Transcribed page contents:
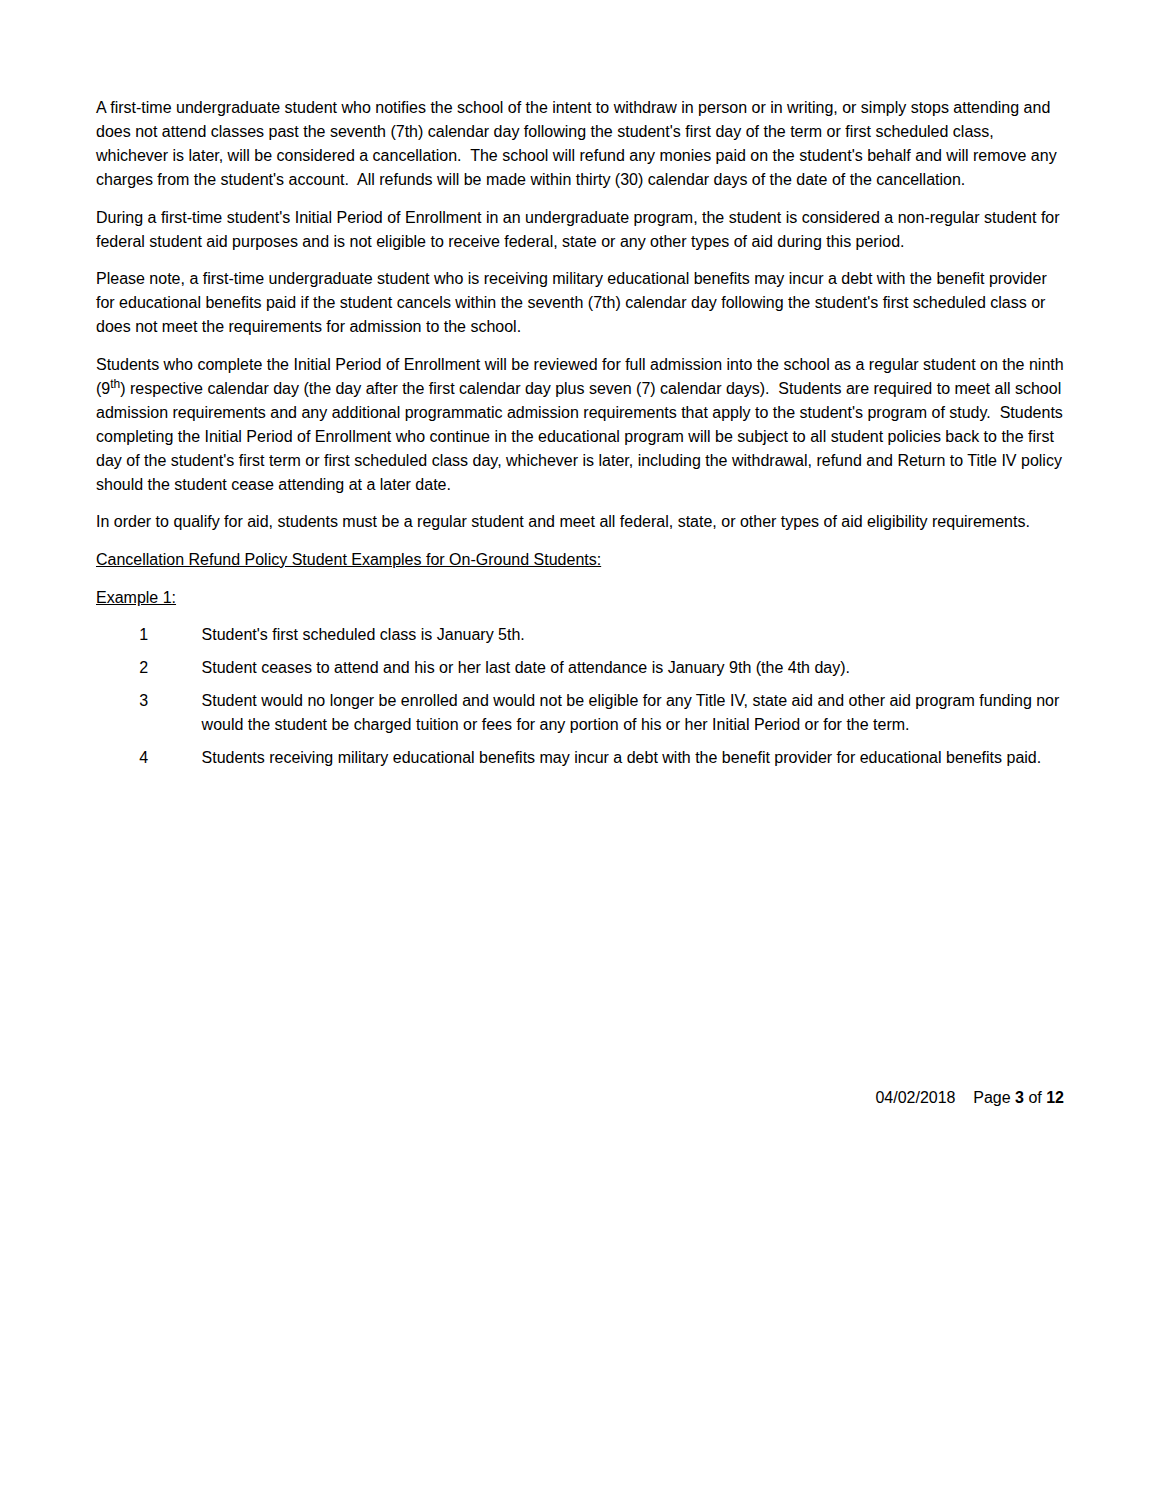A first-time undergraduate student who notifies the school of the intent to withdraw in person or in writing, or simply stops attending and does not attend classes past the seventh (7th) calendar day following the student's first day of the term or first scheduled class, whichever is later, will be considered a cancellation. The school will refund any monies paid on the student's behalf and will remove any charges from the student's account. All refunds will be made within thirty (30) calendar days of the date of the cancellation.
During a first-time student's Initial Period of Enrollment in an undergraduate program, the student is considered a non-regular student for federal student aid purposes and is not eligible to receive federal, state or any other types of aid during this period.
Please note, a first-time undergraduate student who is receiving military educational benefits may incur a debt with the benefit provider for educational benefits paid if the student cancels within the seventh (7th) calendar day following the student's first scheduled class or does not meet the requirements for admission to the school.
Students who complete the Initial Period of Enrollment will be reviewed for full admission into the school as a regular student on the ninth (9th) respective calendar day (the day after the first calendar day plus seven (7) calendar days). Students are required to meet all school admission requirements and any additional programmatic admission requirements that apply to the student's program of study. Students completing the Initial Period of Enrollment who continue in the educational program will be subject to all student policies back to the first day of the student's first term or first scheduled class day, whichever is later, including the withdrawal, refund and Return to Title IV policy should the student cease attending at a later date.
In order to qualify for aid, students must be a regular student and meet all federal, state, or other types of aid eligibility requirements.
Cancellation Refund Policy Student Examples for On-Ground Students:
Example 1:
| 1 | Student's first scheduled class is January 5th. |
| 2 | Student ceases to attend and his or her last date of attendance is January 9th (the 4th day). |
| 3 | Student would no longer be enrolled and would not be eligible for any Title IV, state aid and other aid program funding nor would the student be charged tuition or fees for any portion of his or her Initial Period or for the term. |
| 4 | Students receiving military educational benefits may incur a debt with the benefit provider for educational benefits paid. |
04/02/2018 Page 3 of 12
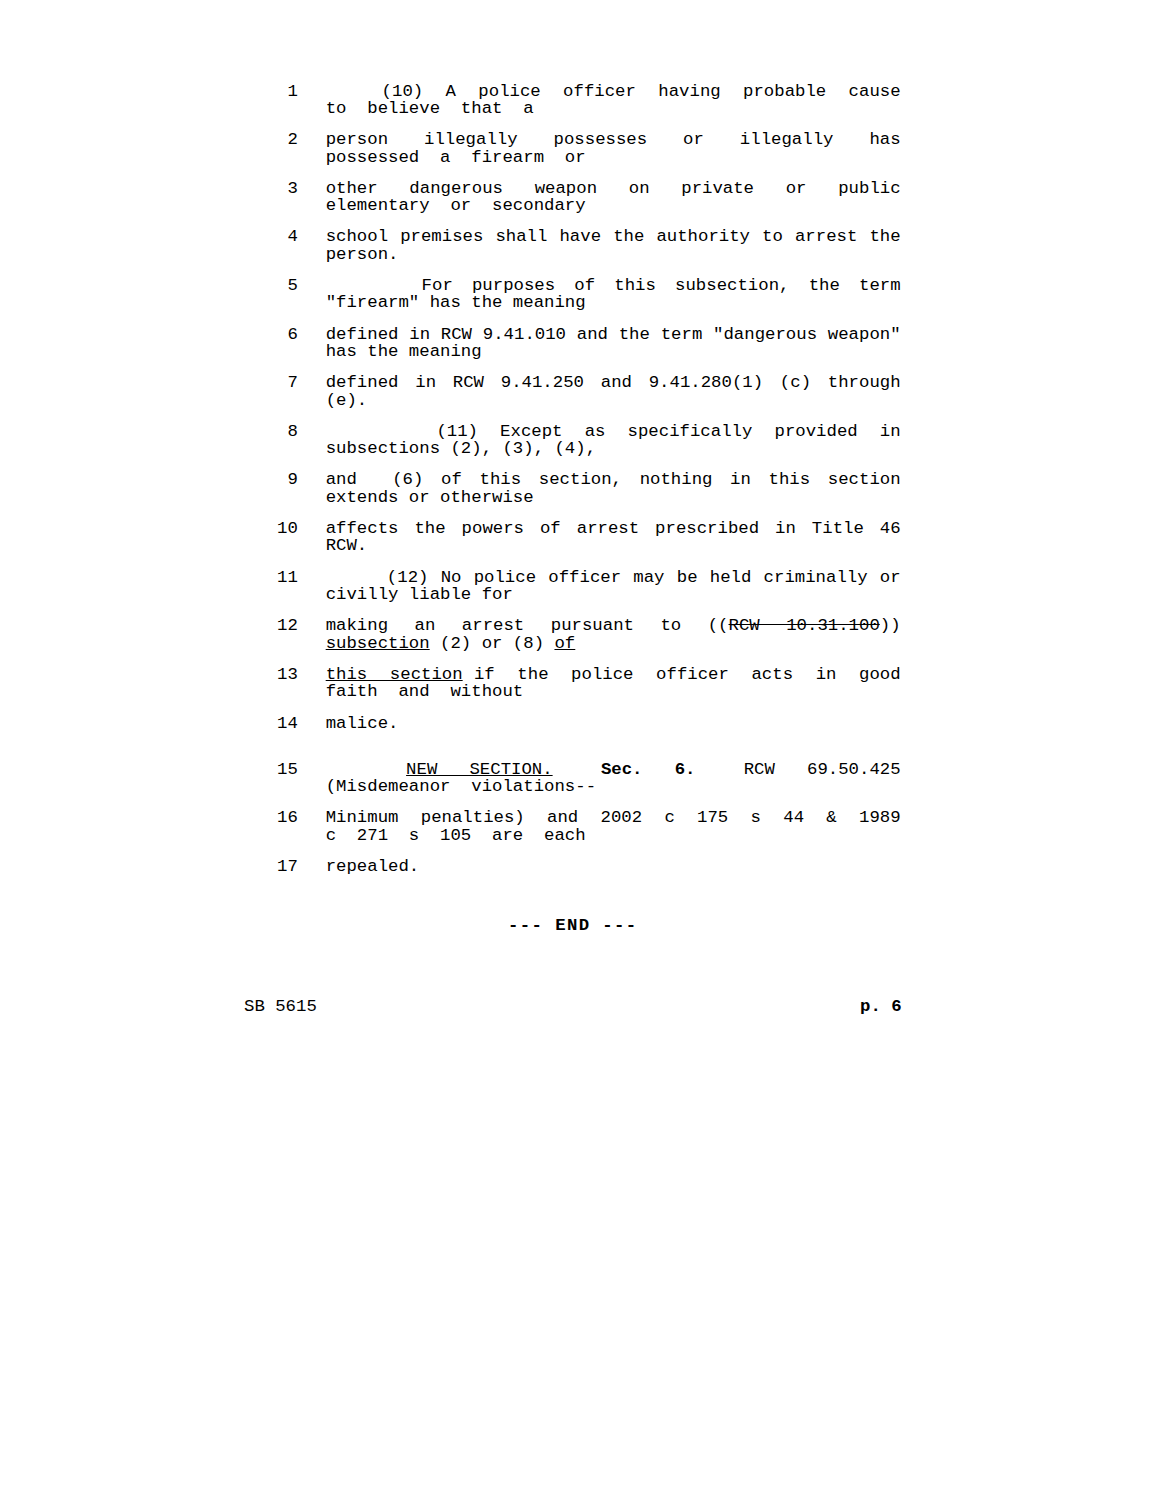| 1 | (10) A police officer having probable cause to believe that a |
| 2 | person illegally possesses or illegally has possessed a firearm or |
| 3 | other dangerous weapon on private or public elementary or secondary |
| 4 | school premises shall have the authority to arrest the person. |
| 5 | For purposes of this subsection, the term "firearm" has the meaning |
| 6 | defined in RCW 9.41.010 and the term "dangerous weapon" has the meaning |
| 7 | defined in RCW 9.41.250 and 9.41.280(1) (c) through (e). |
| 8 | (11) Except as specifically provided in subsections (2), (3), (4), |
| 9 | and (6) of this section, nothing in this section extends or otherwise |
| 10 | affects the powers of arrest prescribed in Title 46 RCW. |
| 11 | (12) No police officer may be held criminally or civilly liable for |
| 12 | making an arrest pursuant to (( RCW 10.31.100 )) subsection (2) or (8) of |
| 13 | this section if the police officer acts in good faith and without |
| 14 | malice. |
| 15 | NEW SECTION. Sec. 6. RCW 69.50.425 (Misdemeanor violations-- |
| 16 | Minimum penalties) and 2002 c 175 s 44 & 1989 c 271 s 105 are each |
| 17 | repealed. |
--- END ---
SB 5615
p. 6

## Task instructions
Give back, word for word, only the lines above from the line holding "liable for |" to the line holding "14 | malice. |", both included.

## Answer area
| 11 | (12) No police officer may be held criminally or civilly liable for |
| 12 | making an arrest pursuant to (( RCW 10.31.100 )) subsection (2) or (8) of |
| 13 | this section if the police officer acts in good faith and without |
| 14 | malice. |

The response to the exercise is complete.